If there’s one big snag in this tallis of a show, it’s that director Gordon Edelstein has chosen not to trust his audience to make any of those connections for themselves. In this adaptation, Reuven unspools narration between scenes, a device that is initially distracting, then gratuitous, then suffocates the show. It doesn’t just assume viewers can’t grasp historical context—it insists they can’t. It’s your guests arriving to Shabbat with Mogen David instead of the fancy Kosher wine you asked for.  

It’s a clammy sort of handholding that exposes the show’s fault lines, perfunctory attempts at gender commentary (Please! Just make a show about Jewish male homosociality a show about Jewish male homosociality!), and narrative inconsistencies. For reasons that remain unexplained, there is a woman who appears for no more than five seconds, as students are feting Reuven for his father’s strong Zionist stance. But she never comes back, and she doesn't belong there in the first place--because she wouldn’t have attended the fictitious Hirsch Seminary and College. In 1950, not even New York's Yeshiva had founded Stern College for Women (that came four years later). The Jewish Theological Seminary didn't admit women until October 1983. 

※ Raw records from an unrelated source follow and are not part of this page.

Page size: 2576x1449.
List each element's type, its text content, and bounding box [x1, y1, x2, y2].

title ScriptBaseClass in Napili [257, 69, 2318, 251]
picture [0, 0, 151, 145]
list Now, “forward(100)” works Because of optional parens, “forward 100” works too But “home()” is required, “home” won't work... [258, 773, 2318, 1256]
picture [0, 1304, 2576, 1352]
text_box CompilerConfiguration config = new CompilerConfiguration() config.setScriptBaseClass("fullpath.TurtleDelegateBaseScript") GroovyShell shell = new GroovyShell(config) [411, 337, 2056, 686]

There are little crumbs like this all over the stage, and once you see them you can’t unsee them.  At one point, Reuven suggests to Danny that maybe his life would fall into place if he found a girlfriend, an device used for Danny to drop knowledge about arranged marriages in Hasidic Judaism. It’s not clear what dudebro cred the script is trying to achieve—but we are pulled violently out of the play, left with the trope that maybe Danny will work out a major life decision if he could just get laid first.  

Or another, as Reuven announces his path of study to his father, and his father wipes his eyes. “I just wish … I just wish your mother…” His voice cracks as he trails off. 

The thing is, we haven’t heard about Reuven’s mother for the entire show, although her presence is palpable in the awkward pauses, the unkempt house and stress-related heart attacks that threaten to derail David. We know she has left the world too soon without it ever having to be said; like Danny, we’ve listened to the silence. So when the mention—acted with considerable schmaltz—does come up, it feels out of place. 

And so The Chosen is a little like a very long prayer. The words are there. We learn them inside out; they become a part of our daily fabric, a thing to live by. But sometimes, in charging through them, we forget to come up for air. To choose trust, blindly, in the interpreter of the text.